Legal Regime of Data Privacy in China
It is no news that business and legal clarity in any country is the crux for a viable business environment and management. But in a recent turn of events, China has failed to provide the same for the companies that operate on its soil.
To corroborate such a claim, Yahoo has recently decided to effectively shut its operations in China. The reason cited for the same was an “increasingly challenging” business environment that is brewing in China. Additionally, the legal environment too has been the source of contention for the company.
The enormity of the deterrent-like legal and business environment can be conjured from the fact that Yahoo has ended a long-standing relationship of about 22 years because of the same.
but has such a scenario not worked in favor of just Yahoo? Apparently not. As a matter of fact, recently, the professional networking platform LinkedIn, which is owned by Microsoft, has stated that this year, it rolls down on the Chinese version of the site.
in fact, in a jolt to China, its video game operator Fortnite, which was China’s biggest gaming company, has too decided to pull out its operations from the Chinese market.
this gives rise to an important question what actually is leading firms to curtail their production and move out of China? What environmental or legal factors are contributing towards such abrupt departure of companies from Chia?
It turns out that the pulling out or downsizing of firms is due to the strict data privacy laws that have been put in force by the Chinese government. It is to be noted that the Data privacy laws emphatically specify how the data is to be collected and stored by the companies, affectingly directing them to function and perform in a certain manner.
China has been trying to mitigate the storage of data of its users by the company, so much so that it had rolled out the Personal Information Protection law that lays down the standards for the storage of data.
Additionally, it also effectively and emphatically restricts the amount of information that is actually allowed to be collected by the companies.
Unlike various other countries, where not much restriction is placed on companies to obtain consent from its users, China has been making the operations of the companies difficult through its hardcore rules of consent.

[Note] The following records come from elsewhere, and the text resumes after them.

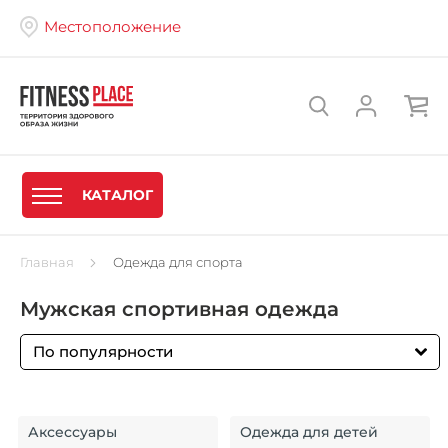
Местоположение
КАТАЛОГ
Главная
Одежда для спорта
Мужская спортивная одежда
По популярности
Аксессуары
Одежда для детей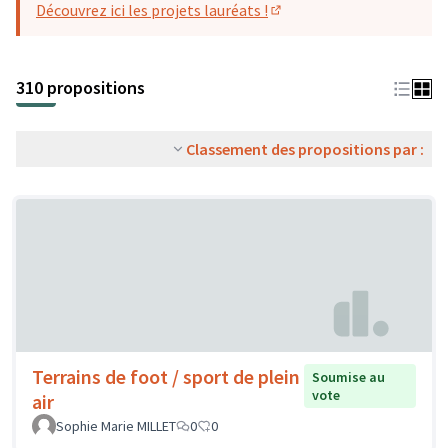
Découvrez ici les projets lauréats !
(S'ouvre dans un nouvel o
310 propositions
Classement des propositions par :
Terrains de foot / sport de plein
Soumise au
vote
air
Sophie Marie MILLET
0
0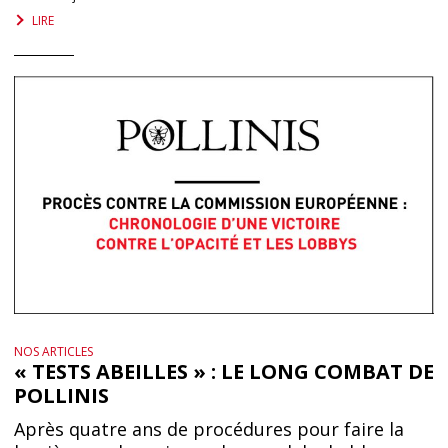
LIRE
NOS ARTICLES
« TESTS ABEILLES » : LE LONG COMBAT DE
POLLINIS
Après quatre ans de procédures pour faire la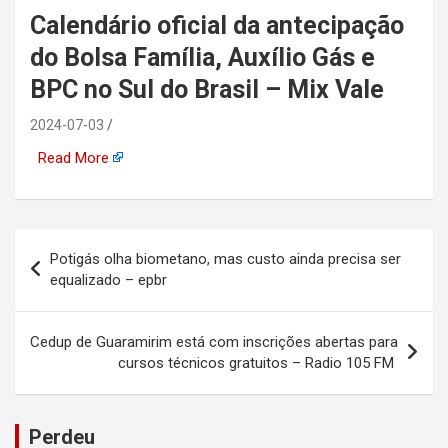
Calendário oficial da antecipação
automotiva, mineração,
do Bolsa Família, Auxílio Gás e
indústria naval, etc
BPC no Sul do Brasil – Mix Vale
2024-07-03
Read More
Navegação
Potigás olha biometano, mas custo ainda precisa ser
de
equalizado – epbr
Post
Cedup de Guaramirim está com inscrições abertas para
cursos técnicos gratuitos – Radio 105 FM
Perdeu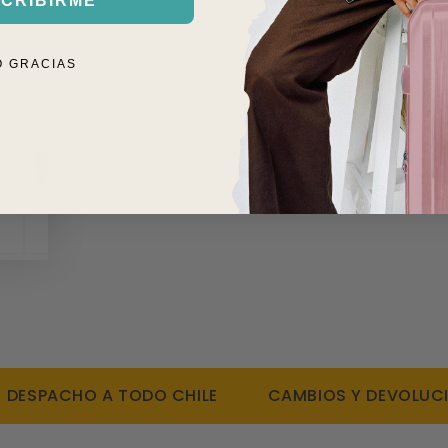
CRIBIRME
Tamaño botella: 1
2. CAMBIOS
Líquidos calientes
O GRACIAS
Aislamiento al va
Tapa con agujero 
Bombilla reutiliza
Portavasos compa
Mango de agarre 
Libre de condens
Libre de BPA
SPACHO A TODO CHILE
CAMBIOS Y DEVOLUCIONE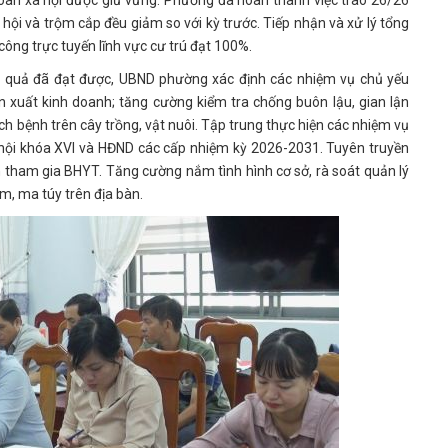
n toàn xã hội được giữ vững. Phường đã hoàn thành việc trao 26/26
ội và trộm cắp đều giảm so với kỳ trước. Tiếp nhận và xử lý tổng
 công trực tuyến lĩnh vực cư trú đạt 100%.
t quả đã đạt được, UBND phường xác định các nhiệm vụ chủ yếu
ản xuất kinh doanh; tăng cường kiểm tra chống buôn lậu, gian lận
ch bệnh trên cây trồng, vật nuôi. Tập trung thực hiện các nhiệm vụ
 hội khóa XVI và HĐND các cấp nhiệm kỳ 2026-2031. Tuyên truyền
 tham gia BHYT. Tăng cường nắm tình hình cơ sở, rà soát quản lý
, ma túy trên địa bàn.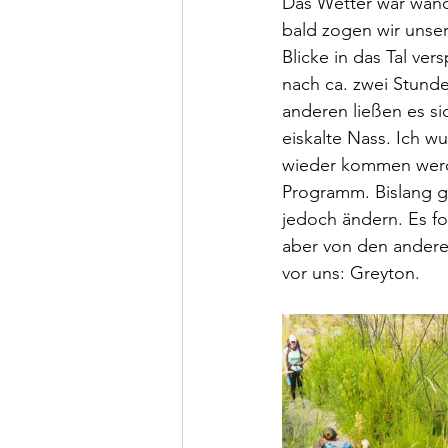
Das Wetter war wand
bald zogen wir unser
Blicke in das Tal ve
nach ca. zwei Stunde
anderen ließen es s
eiskalte Nass. Ich w
wieder kommen werde
Programm. Bislang gi
jedoch ändern. Es fo
aber von den anderen
vor uns: Greyton. 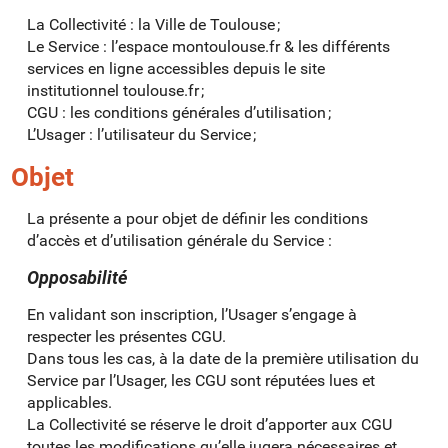
La Collectivité : la Ville de Toulouse ;
Le Service : l’espace montoulouse.fr & les différents
services en ligne accessibles depuis le site
institutionnel toulouse.fr ;
CGU : les conditions générales d’utilisation ;
L’Usager : l’utilisateur du Service ;
Objet
La présente a pour objet de définir les conditions
d’accès et d’utilisation générale du Service :
Opposabilité
En validant son inscription, l’Usager s’engage à
respecter les présentes CGU.
Dans tous les cas, à la date de la première utilisation du
Service par l’Usager, les CGU sont réputées lues et
applicables.
La Collectivité se réserve le droit d’apporter aux CGU
toutes les modifications qu’elle jugera nécessaires et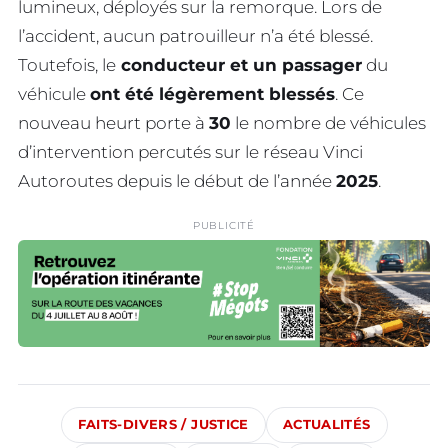
lumineux, déployés sur la remorque. Lors de
l’accident, aucun patrouilleur n’a été blessé.
Toutefois, le
conducteur et un passager
du
véhicule
ont été légèrement blessés
. Ce
nouveau heurt porte à
30
le nombre de véhicules
d’intervention percutés sur le réseau Vinci
Autoroutes depuis le début de l’année
2025
.
PUBLICITÉ
FAITS-DIVERS / JUSTICE
ACTUALITÉS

Even though the topic of data privacy has been a blazing issue that has been raised by the world stage, China has been the first country to stringent crack down on companies for violating its user privacy.
In addition to the aforementioned restrictions, the law has also made it mandatory for the companies to provide the users with an option of opting out of data sharing.
but what are the discrepancies that arise for the company that abides by such laws? It is to be noted that through the introduction of such stringent, crippling laws, the costs of compliance have increased. In addition to higher costs, the companies have also started to feel the threat of regulatory uncertainty that China is providing.
Thus, given that more is at stake than what can be gained by sticking in the market, the foreign companies have decided to opt-out of China.
What adds to the discrepancy is the fact that the law makes non-compliance penal in nature. Thus, this could lead the companies to pay up to a whopping 50 million yuan or 5% of the yearly revenue for the violation of the law.
Though, it is to be noted that the laws introduced to effectively prevent the misuse of the user’s data, such laws have effectively led to the curtailment of business in China.
But has the motive of China been on the basis of welfare for its citizens? Probably not and perhaps that is the biggest flaw of the program. This is merely due to the reason that the law effectively does not stop the government from accessing the citizen’s personal information. Thus, the people in China will remain under surveillance, but under the government’s surveillance.
but does the new obsessive surveillance scheme has to do anything with the trade war? Probably not. Given the rising tensions between US and China, one can emphatically maintain that the new regulatory regime has also been affected by US’s various restrictions that were inflicted on Huawei and other Chinese tech companies.
lastly, it is to be noted that the newer policy is an added stringent measure to China’s already existing “Great Firewall”. The great firewall effectively uses laws and technologies to enforce censorship on social media content that it doesn’t consider feasible according to Chinese laws.
It is no news that social media networks like Twitter and Facebook have already been facing increased scrutiny under Chinese laws due to the Great Firewall for a long time.
Thus, given the enormity of discrepancy and nonaccommodative environment that is brewing in China, it is perhaps time that China starts deep introspection of its laws that are not helping the business environment.
This gains all the more important given the fact that the Chinese economy was severely crippled by the pandemic. Thus, a nonaccommodative business environment will only add to the existing woes of the Chinese economy and it is time that China revises its stance on its data privacy laws.